Record extracts:

'''

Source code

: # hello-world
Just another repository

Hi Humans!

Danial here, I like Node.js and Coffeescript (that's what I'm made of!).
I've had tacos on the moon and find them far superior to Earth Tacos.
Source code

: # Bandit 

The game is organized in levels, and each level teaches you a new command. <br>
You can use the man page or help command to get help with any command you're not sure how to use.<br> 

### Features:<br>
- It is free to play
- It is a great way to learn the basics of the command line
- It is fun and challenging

'''

Task item: Locate every line in the listing that contains the word "command", and copy each such line in full.

Written solution:
The game is organized in levels, and each level teaches you a new command. <br>
You can use the man page or help command to get help with any command you're not sure how to use.<br> 
- It is a great way to learn the basics of the command line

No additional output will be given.